Sur les conclusions présentées au titre de l’article L. 761-1 du code de justice administrative :
5. Les dispositions de l’article L. 761-1 du code de justice administrative font obstacle à ce que soit mise à la charge de la commune d’Orvault, qui n’est pas partie perdante dans la présente instance, la somme demandée par les requérants au titre des frais exposés par eux et non compris dans les dépens.
6. Dans les circonstances de l’espèce, il n’y a pas lieu de faire droit aux conclusions de la commune d’Orvault, présentées sur le fondement de l’article L. 761-1 du code de justice administrative.
O R D O N N E :
Article 1er : La requête de Mme G… née B…, de Mme K…, de M. N…, de M. F…, de Mme S…, de Mme U… née B…, de Mme R… née B…, de Mme C… et de M. D… est rejetée.
Article 2 : Les conclusions présentées par la commune d’Orvault sur le fondement de l’article L. 761-1 du code de justice administrative sont rejetées.

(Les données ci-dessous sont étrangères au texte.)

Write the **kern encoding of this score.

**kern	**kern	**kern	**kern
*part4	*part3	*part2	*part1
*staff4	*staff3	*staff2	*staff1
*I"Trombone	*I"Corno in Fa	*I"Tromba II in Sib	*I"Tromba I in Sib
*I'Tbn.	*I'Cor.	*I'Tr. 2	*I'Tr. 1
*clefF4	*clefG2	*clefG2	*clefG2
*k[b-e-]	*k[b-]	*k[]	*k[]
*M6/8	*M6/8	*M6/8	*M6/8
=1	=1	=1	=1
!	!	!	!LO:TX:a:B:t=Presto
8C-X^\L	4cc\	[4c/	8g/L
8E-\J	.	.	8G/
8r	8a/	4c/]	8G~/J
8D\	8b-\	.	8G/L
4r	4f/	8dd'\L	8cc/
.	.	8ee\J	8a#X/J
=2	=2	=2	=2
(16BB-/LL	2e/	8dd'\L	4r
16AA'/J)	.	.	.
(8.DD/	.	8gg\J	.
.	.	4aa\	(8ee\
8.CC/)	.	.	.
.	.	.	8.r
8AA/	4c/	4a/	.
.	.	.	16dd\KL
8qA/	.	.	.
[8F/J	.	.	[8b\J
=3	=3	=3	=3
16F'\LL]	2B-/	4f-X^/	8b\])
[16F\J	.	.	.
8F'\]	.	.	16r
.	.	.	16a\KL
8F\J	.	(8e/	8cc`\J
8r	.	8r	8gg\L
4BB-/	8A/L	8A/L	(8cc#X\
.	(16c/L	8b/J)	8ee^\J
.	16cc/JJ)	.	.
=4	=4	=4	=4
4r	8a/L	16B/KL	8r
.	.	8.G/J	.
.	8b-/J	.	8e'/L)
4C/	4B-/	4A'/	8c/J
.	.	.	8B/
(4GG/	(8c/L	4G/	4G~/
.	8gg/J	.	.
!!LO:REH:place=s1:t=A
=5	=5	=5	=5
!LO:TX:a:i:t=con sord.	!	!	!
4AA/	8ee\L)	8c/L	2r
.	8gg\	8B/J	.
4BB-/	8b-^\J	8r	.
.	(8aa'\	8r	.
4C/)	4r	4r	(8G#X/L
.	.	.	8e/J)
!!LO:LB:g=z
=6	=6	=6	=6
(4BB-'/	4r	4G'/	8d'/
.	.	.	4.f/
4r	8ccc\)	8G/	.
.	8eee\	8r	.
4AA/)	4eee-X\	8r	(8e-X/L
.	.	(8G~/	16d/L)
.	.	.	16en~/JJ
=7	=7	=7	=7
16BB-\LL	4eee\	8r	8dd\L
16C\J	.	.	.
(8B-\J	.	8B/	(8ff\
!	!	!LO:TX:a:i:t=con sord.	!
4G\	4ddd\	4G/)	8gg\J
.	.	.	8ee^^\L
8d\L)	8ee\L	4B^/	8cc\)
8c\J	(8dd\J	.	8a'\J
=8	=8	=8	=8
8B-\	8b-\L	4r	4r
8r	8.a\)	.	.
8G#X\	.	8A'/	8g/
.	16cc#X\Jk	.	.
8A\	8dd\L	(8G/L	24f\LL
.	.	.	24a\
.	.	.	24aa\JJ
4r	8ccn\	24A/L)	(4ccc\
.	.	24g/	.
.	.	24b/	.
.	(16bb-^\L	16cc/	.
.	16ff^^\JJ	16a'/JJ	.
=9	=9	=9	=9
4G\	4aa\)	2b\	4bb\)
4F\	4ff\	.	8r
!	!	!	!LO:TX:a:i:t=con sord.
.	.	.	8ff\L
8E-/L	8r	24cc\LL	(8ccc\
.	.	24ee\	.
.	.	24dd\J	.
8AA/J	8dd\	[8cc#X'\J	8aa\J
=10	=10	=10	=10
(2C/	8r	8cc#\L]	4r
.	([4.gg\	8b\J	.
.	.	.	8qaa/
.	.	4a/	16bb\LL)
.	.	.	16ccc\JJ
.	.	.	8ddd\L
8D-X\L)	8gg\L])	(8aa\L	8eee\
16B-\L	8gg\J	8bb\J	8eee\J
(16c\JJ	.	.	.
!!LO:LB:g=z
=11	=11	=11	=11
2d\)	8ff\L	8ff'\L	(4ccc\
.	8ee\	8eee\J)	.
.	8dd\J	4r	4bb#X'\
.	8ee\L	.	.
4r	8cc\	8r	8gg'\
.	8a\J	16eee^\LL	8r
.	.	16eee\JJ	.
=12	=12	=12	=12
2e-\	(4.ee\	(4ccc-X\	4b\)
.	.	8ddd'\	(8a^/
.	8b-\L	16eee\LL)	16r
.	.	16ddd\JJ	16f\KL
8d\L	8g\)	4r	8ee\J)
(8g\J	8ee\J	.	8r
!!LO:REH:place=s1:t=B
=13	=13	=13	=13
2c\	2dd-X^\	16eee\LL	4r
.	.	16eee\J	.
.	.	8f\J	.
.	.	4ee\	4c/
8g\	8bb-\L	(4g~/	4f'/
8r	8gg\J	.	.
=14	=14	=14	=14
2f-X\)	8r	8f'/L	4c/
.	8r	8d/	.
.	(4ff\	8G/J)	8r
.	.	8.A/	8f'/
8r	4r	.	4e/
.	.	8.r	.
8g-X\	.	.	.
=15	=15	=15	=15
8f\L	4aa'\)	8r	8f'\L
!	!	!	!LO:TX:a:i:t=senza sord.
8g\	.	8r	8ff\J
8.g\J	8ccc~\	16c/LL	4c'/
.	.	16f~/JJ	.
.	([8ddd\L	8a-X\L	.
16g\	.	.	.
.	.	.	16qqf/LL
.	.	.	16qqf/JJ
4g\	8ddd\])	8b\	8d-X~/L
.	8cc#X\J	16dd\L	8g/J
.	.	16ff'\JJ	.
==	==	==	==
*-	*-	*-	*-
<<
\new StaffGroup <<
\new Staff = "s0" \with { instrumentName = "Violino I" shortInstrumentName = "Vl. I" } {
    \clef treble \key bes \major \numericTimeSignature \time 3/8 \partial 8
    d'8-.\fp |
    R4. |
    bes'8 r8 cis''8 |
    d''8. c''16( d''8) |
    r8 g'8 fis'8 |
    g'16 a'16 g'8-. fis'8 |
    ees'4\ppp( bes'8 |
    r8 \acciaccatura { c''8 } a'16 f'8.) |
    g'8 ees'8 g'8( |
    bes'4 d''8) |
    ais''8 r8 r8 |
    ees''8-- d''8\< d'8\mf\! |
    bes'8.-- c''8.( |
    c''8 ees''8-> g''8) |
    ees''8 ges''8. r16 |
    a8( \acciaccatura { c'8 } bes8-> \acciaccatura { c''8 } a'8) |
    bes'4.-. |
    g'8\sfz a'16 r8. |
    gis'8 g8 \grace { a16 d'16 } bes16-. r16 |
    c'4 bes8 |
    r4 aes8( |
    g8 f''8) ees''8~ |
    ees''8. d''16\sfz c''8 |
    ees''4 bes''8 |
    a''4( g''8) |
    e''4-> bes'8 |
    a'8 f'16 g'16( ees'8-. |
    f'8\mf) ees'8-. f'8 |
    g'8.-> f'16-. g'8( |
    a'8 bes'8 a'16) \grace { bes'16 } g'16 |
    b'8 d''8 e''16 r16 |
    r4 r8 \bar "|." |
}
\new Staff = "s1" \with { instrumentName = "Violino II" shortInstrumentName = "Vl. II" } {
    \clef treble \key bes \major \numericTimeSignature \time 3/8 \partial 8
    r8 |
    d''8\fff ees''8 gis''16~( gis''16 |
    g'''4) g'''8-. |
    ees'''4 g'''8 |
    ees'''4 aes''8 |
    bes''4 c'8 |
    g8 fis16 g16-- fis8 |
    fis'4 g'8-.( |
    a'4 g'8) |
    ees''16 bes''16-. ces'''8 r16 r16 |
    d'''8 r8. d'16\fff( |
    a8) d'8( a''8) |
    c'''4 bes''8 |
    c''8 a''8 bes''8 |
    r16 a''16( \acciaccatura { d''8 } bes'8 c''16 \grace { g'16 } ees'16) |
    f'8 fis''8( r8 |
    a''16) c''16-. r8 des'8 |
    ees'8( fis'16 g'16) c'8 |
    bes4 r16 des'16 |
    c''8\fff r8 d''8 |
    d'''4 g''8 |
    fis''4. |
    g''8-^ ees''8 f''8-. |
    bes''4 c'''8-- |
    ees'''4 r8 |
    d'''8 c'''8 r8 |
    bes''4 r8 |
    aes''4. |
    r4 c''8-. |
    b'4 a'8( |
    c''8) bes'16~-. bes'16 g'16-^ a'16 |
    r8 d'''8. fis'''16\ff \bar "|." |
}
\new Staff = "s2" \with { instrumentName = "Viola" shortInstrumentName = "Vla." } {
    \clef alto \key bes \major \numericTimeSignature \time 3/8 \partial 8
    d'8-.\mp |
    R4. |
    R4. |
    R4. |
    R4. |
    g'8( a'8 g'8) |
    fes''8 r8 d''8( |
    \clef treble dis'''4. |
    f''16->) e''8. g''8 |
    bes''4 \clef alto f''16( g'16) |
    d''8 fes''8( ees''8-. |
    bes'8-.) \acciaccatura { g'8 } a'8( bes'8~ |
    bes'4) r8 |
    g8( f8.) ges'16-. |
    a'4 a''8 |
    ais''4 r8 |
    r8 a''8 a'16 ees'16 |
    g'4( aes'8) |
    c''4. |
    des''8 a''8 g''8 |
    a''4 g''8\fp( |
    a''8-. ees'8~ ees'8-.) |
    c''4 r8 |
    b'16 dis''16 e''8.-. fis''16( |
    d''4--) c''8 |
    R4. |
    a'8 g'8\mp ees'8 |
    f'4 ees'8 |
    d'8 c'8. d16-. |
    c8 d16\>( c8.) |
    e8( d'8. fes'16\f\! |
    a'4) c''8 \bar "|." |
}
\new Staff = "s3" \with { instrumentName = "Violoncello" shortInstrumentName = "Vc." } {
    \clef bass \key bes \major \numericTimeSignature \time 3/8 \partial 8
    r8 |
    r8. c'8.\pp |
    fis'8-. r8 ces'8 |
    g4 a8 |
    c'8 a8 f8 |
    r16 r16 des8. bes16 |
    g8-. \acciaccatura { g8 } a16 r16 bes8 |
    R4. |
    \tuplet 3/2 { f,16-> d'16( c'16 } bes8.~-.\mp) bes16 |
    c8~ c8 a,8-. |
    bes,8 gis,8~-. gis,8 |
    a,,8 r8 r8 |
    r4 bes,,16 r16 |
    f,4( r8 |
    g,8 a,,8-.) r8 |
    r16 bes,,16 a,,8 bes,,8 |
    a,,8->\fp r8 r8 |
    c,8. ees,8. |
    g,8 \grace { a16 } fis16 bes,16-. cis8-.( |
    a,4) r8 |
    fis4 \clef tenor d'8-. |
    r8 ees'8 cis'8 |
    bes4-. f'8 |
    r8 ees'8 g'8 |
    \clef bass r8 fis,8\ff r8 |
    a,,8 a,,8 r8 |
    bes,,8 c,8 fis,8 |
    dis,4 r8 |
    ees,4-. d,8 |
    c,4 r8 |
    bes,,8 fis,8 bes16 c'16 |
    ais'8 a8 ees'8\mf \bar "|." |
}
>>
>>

Article 3 : La présente ordonnance sera notifiée à Mme O… G… née B…, représentante unique des requérants, et à la commune d’Orvault.
Copie en sera adressée au préfet de la Loire-Atlantique.
Fait à Nantes, le 4 décembre 2025.
Le juge des référés,
P. ROSIER
La greffière,
A-L. BOUILLAND
La République mande et ordonne au préfet de la Loire-Atlantique, en ce qui le concerne et à tous commissaires de justice à ce requis en ce qui concerne les voies de droit commun, contre les parties privées, de pourvoir à l’exécution de la présente décision.